Он начал забывать простые вещи, слова вертятся на кончике языка и остаются там же. Кроссворды, которые они обычно решали вместе: Майк называл ответы на все вопросы, а Лиам записывал их, потому что клетки были слишком маленькими для нетвердой руки Майка — в последнее время Лиам делал их сам. У него это неплохо получается. И почему Майк удивлен? Это чертовски глупо — недооценивать Лиама Фитцджеральда.
Врачи не знают, сколько времени осталось у Майка. Прогноз всегда колеблется: от десяти до двадцати лет, от пятнадцати до тридцати лет, «…честно говоря, мы просто, блядь, гадаем, у нас нет ни малейшего понятия…». Майк не понимает, что предпочтительнее: в пятьдесят умереть от пневмонии или в сорок пять посмотреть на Лиама и не сразу вспомнить его. Но они ни хрена не знают. И он ни хрена не знает.

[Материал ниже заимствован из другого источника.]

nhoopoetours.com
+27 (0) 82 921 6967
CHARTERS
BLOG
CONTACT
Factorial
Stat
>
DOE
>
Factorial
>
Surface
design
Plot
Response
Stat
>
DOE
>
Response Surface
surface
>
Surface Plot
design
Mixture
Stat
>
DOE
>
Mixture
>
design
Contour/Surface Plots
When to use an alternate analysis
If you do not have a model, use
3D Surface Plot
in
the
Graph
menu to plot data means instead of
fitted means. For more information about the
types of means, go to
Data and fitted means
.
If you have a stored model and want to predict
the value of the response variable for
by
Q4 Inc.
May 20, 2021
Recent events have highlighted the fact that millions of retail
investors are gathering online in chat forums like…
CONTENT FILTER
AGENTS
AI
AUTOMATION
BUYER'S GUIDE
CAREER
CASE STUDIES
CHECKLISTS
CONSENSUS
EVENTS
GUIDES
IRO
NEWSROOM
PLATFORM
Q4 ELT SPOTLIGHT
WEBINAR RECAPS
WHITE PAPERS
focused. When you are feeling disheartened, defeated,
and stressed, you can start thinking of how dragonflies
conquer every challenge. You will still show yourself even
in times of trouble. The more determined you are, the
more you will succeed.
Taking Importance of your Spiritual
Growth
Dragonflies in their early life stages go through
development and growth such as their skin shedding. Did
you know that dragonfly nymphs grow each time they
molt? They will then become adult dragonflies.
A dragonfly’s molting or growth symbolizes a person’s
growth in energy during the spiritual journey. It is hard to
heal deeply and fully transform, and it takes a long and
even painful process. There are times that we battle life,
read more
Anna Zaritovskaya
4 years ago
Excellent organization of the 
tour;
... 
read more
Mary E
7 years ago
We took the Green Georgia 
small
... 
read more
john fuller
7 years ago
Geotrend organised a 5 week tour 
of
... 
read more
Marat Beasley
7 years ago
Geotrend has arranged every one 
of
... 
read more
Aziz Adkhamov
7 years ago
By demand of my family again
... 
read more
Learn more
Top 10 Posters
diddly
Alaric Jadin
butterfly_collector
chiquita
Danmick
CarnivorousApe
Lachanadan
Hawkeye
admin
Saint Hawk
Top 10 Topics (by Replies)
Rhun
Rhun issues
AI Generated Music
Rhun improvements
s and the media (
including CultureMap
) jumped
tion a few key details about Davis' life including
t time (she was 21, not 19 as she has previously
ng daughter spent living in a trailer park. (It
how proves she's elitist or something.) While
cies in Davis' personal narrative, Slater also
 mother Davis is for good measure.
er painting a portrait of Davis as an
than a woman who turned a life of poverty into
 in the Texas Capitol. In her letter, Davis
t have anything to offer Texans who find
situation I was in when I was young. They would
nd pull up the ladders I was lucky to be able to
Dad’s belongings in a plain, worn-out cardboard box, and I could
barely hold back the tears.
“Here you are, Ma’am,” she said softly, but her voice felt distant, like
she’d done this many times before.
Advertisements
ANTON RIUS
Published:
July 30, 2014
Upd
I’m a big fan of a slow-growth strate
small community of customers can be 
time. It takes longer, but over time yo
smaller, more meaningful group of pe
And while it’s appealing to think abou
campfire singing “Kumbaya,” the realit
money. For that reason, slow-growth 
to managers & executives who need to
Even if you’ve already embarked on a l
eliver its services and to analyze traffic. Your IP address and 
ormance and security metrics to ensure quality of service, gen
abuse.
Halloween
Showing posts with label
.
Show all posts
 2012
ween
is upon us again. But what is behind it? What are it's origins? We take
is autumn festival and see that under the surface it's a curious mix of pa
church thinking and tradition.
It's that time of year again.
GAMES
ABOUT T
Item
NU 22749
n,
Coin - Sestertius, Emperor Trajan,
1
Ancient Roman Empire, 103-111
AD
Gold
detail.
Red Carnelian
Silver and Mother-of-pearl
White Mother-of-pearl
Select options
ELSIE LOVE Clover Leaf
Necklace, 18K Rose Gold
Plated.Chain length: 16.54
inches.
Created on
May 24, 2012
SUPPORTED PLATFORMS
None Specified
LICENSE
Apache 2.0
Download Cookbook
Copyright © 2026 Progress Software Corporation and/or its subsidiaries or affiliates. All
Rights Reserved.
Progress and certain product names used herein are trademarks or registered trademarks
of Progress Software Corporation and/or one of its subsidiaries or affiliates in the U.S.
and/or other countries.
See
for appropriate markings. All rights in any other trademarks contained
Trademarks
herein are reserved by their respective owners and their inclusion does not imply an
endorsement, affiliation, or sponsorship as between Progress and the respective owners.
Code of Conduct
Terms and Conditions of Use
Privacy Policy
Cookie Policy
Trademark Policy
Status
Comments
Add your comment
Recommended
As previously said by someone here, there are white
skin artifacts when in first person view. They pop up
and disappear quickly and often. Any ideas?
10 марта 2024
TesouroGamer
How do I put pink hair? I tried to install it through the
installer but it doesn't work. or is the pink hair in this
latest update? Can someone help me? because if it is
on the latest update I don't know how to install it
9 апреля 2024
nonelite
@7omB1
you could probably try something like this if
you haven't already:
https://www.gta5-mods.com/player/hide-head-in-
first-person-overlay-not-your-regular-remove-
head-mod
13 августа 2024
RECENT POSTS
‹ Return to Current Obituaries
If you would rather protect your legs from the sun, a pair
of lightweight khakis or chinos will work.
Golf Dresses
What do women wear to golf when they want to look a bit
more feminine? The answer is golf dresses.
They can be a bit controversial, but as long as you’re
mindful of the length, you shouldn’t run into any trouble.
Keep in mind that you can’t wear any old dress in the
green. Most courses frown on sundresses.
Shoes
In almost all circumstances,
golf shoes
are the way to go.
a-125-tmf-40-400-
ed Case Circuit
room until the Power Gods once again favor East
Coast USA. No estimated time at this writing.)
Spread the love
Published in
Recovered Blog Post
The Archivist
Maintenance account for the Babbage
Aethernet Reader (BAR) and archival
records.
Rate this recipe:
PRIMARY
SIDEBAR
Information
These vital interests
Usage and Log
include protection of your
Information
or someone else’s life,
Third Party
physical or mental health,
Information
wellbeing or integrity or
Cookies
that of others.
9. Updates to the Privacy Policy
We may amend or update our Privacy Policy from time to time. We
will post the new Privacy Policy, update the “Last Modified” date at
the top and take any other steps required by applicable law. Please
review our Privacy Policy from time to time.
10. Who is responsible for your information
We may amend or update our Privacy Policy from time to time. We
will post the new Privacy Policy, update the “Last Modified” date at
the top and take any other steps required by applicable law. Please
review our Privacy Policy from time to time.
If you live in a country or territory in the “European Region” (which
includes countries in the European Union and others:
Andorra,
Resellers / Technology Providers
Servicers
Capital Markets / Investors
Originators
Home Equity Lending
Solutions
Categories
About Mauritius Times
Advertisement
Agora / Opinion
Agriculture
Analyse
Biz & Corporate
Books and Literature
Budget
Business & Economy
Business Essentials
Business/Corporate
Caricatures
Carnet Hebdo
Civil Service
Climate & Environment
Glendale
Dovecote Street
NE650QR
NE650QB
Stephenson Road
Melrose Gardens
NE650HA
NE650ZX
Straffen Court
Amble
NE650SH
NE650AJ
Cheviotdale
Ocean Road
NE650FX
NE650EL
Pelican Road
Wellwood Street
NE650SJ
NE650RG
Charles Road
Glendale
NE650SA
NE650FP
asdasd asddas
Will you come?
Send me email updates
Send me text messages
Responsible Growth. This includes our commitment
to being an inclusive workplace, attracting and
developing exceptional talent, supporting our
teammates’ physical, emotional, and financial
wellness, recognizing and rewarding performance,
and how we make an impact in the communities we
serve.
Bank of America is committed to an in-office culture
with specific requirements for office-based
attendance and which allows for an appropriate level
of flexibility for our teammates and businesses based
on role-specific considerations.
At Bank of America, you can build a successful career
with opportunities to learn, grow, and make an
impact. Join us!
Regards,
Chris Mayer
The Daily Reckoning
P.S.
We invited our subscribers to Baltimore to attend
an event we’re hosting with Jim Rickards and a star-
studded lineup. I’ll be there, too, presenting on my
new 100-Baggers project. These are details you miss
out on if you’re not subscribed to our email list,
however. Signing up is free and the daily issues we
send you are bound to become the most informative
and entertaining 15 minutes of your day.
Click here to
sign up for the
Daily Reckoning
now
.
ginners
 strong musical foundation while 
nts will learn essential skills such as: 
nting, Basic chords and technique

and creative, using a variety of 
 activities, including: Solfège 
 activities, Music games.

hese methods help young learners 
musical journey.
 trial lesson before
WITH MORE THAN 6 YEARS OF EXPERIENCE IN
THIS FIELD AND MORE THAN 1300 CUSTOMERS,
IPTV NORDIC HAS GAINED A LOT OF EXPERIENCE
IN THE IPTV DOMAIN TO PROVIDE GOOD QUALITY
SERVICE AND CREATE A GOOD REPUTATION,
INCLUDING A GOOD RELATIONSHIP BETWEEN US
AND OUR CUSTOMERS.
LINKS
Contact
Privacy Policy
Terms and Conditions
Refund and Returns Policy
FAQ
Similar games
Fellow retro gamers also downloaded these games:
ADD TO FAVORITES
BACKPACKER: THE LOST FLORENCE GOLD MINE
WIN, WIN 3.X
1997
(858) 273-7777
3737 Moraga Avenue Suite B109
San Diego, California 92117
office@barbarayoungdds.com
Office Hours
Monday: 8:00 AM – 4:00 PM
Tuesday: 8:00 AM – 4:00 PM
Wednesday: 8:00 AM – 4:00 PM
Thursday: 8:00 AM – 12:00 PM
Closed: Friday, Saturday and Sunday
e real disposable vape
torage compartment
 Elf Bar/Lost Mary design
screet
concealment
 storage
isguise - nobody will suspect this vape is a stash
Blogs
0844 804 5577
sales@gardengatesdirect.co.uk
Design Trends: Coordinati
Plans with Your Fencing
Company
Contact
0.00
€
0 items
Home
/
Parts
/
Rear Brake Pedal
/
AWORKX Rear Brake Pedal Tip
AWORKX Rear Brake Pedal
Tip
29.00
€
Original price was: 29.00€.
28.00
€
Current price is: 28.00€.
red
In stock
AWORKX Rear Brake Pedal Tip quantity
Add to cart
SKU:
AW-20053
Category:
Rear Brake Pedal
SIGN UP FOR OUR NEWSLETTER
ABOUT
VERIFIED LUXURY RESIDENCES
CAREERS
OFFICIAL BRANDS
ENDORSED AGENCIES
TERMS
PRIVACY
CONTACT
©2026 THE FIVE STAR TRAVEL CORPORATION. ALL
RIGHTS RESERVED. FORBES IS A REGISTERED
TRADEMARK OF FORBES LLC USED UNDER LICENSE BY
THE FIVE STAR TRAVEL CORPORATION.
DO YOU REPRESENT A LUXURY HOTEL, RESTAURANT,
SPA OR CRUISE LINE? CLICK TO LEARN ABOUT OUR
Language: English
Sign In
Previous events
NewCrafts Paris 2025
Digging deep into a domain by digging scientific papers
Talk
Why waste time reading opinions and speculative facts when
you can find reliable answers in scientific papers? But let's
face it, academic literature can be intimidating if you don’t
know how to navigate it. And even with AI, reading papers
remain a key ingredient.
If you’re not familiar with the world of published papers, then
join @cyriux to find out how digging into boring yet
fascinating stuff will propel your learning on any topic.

С медицинской точки зрения Майк в жопе с тех пор, как ему исполнилось тридцать два года, и теперь, приближаясь к сорока трем, он пережил абсолютно худшие сценарии развития событий, и начал спотыкаться на пути к лучшим. В самом оптимистичном случае он доживет до своих гребаных шестидесяти, и, вероятно, под конец это будет не очень хорошая жизнь. Эта долбанная шутка, и совсем не смешная.
Лиам был медицинским доверенным лицом Майка в течение многих лет, и его прописали во всех документах, как только это стало логичным. Мама жила в двух часах езды от него, как и брат. Она уже в годах, а у Тома семья. Если кто-то собирается решить, будет ли он жить или умрет, когда он сам больше не будет способен сделать выбор, это должен быть человек, которому придется жить с этим грузом каждый день.